Das hängt von mehreren Faktoren ab: von der Steilheit des Geländes, von der Beschaffenheit der Schneeoberfläche, vom Abstand zwischen den Angeseilten und nicht zuletzt von der Reaktionsfähigkeit des Bergsteigers hinter dem Abstürzenden. Eine pauschale Aussage ist hier nicht möglich.
Wäre es denn sicherer gewesen, in einer Zweier- oder Dreier- als in einer Fünfer-Seilschaft zu gehen?
Es wäre noch sicherer, dort ganz ohne Seil zu gehen. Das Seil vermittelt in derartigem Gelände von 30 bis 40 Grad Steilheit eine falsche Sicherheit. In solchem Gelände sind eigentlich nur Bergführer ausgebildet und geübt, einen Sturz am so genannten kurzen Seil zu halten. Normal-Bergsteiger können das in der Regel nicht.

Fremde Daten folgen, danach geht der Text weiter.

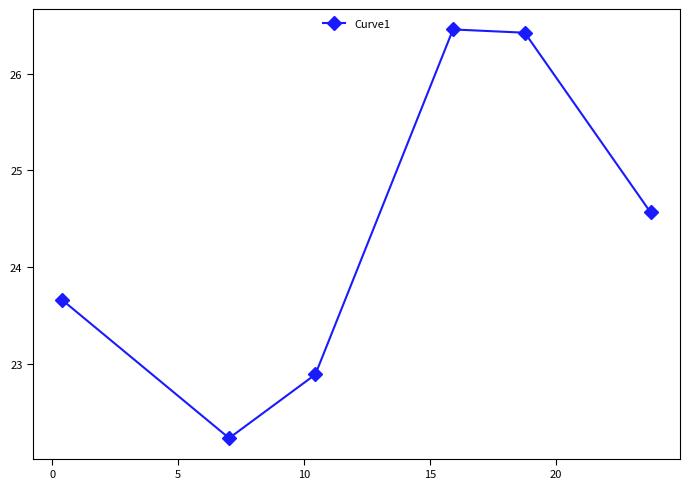

How many values are below 24?

3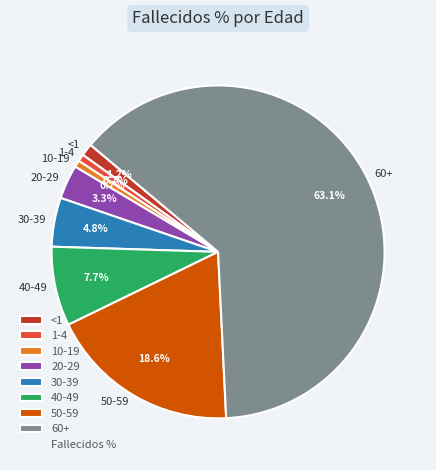

To the nearest percent, what is the difference between the largest and smallest slice percentages?

62%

Robert Mayer (DAV): Seil vermittelt falsche Sicherheit
Hätte der Unfall also vermieden werden können, wenn sich die Gruppe einem einheimischen Bergführer anvertraut hätte?
Grundsätzlich natürlich ja. Ein Bergführer hat ein viel besseres Gespür für Risiken und Gefahren und handelt dann entsprechend. Meine Vermutung ist, dass ein Mitglied der Gruppe ausgerutscht ist – aufgrund verschiedener Faktoren. Zum einen die Müdigkeit. Sie waren am Gipfel und früh aufgestanden. Es kommt die Höhe dazu, sie waren erschöpft. Zum anderen der weiche Schnee. Sehr oft werden die „Stollen“ unter den Steigeisen unterschätzt. Wenn der Schnee weich ist, haftet er zwischen den Steigeisen-Zacken und bildet richtige Stollen. Da passiert es ganz schnell, dass vor allem ein unerfahrener Bergsteiger wegrutscht und die anderen mitnimmt.
Die Bergretter beklagen Selbstüberschätzung und mangelnde Fitness als Hauptgrund für die zunehmende Anzahl an Bergunfällen in den Alpen. Haben Sie diese Beobachtung auch gemacht?
Das Gebirge birgt immer ein gewisses Risiko, das man nicht hundertprozentig ausschalten kann. Aber das macht ja in gewisser Weise auch einen Teil des Reizes am Bergsteigen aus. Die Konsequenz daraus ist, dass immer wieder einmal Unfälle passieren, wobei dieses Unglück natürlich besonders tragisch ist.
Robert Mayer (DAV): Risiko gehört zum Bergsteigen
Das Lagginhorn gilt als so genannter „leichter“ Viertausender. Was sagen Sie als Sicherheitsexperte zu solchen Einstufungen?
Leicht ist natürlich relativ. Aber verglichen mit den anderen Viertausendern ist das Lagginhorn sehr wohl einer der leichtesten Viertausender in den Alpen. Aber auch dort kann man – das Unglück vorgestern beweist es – weit abstürzen. Ich kenne keinen Viertausender, wo es nicht auch auf dem Normalweg Stellen gibt, an denen man tödlich abstürzen könnte.